Рассказы, сказки, памфлеты, эссе

Геннадий Мурзин

© Геннадий Мурзин, 2016


ISBN 978-5-4483-0683-9

Создано в интеллектуальной издательской системе Ridero

Геннадий Мурзин, автор книги, искренне хотел бы наладить взаимное общение с читателями. Пишите свои мнения о прочитанном либо на странице издательства, либо на электронную почту gim41@mail.ru.


Всегда лучше высказывать прямо, что думаешь, и не заботиться о множестве доказательств: сколько мы их ни приведем, они будут лишь выражениями наших мнений, а противники не слушают ни мнений, ни доказательств (Гёте).


* * *

Чтобы овладеть хорошим юмором, надо дойти до крайнего пессимизма, заглянуть в мрачную бездну, убедиться, что и там ничего нет и потихоньку обращаться обратно. След, оставляемый этим обратным путём, и будет настоящим юмором (Фазиль Искандер).


* * *

Если ум – благороднейший и полезнейший дар человека, то юмор – наиприятнейший (Джонатан Свифт).


* * *

Для лакея не может быть великого человека, потому что у лакея свое понятие о величии (Л. Н. Толстой).


* * *

Слава не может дать наслаждения тому, кто украл, а не заслужил; она производит постоянный трепет только в достойном его (Н. В. Гоголь).


* * *

Ничто так не передает чистоты человеческих помыслов, как улыбка (К. Паустовский).

Рассказы

Вымогатель

Евгений Окунев1, после детального осмотра скамейки на предмет ее надлежащей чистоты, тяжело опустился.

– О-хо-хо, ноженьки мои… Совсем отказываются повиноваться… Беда, совсем никуда негодные.

Сказал безадресно. Наклонился, поднял из-под ног только что опустившийся оранжевый лист ольхи, повертел в руке, понюхал и положил рядом на скамейку. Достал из правого кармана старенькой, но чистенькой и отутюженной, без единой складочки курточки газету, развернул, разгладил сгибы и стал читать.

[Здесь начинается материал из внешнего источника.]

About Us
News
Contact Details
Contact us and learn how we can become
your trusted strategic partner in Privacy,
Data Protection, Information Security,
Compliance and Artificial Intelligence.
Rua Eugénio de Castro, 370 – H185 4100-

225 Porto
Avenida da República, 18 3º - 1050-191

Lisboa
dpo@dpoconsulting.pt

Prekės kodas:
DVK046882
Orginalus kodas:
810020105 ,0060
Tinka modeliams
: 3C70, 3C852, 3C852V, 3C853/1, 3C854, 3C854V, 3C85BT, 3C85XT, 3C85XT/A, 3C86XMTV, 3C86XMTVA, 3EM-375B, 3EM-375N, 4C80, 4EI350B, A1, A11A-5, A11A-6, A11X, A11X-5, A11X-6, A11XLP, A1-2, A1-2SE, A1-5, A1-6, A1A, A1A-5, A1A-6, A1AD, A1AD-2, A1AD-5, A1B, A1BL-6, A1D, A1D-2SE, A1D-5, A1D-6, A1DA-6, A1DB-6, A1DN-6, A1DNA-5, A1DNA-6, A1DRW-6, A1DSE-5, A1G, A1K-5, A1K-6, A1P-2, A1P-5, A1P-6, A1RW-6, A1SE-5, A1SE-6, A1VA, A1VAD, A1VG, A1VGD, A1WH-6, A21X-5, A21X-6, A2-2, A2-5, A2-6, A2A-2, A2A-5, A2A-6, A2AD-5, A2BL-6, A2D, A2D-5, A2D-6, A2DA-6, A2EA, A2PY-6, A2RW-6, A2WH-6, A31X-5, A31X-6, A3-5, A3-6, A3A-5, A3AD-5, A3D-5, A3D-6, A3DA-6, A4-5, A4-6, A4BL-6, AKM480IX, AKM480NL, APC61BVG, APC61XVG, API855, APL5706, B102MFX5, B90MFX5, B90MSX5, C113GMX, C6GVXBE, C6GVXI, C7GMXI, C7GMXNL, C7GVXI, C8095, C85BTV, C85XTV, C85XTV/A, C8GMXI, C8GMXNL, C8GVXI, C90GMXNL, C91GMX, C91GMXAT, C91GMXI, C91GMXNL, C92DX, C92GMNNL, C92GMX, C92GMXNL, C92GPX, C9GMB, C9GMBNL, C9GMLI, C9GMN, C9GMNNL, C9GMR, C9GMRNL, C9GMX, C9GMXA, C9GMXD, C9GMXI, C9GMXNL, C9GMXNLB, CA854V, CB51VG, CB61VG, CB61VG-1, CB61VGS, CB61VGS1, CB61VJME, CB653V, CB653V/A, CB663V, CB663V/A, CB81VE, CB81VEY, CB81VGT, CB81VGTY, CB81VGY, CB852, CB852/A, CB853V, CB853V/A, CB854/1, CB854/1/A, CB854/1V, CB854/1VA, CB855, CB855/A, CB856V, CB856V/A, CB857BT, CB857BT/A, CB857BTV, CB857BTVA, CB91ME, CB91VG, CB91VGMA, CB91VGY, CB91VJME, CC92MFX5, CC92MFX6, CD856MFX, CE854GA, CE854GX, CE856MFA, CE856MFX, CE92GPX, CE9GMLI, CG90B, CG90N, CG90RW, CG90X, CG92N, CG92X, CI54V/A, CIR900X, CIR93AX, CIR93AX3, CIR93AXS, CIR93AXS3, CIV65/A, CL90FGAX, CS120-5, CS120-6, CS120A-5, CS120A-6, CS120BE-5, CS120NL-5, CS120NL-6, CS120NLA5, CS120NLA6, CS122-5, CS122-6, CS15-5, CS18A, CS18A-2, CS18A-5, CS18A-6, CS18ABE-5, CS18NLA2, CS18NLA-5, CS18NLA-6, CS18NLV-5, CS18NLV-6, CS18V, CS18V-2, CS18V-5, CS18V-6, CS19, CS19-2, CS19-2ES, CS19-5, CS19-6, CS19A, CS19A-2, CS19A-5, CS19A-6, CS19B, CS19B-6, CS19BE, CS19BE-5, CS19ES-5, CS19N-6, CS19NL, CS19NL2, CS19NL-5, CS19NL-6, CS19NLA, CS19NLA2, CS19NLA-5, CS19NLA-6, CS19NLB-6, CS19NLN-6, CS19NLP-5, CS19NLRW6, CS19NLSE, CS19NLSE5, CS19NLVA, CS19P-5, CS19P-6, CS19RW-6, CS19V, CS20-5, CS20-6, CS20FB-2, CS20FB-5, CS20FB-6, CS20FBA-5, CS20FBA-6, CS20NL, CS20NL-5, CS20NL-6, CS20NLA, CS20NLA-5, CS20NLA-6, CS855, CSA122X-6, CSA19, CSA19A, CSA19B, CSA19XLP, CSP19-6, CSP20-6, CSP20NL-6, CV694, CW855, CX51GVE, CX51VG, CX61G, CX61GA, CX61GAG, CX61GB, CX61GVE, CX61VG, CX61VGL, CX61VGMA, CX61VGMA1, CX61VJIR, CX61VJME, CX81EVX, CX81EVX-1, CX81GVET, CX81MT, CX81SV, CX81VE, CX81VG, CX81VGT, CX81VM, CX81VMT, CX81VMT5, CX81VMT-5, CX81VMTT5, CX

Минуты через две на той же скамейке примостился мужичок, примерно того же возраста, что и Окунев. Он был в вельветовой фуражке, из-под которой выбивались редкие пряди седых волос, в демисезонном драповом пальто старого покроя и резиновых сапогах, в руках он вертел суковатую палку, пользуясь ею при ходьбе как тростью.

Окунев метнул взгляд на мужичка и вновь уткнулся в газету. Окунев не жаждал общения. Он присел, чтобы передохнуть. Для «общения» ему хватает жены, которая трещит под ухом с утра и до вечера. Окунев блаженствует лишь тогда, когда по первому каналу идет бразильский телесериал «Хозяйка судьбы». Жена, увлеченная просмотром страстей вокруг донны Марии Дукарму, на час замолкает.


Мужичок, вперив взгляд в небо (он, наоборот, страдал от дефицита общения и искал повод, чтобы заговорить), покачал головой.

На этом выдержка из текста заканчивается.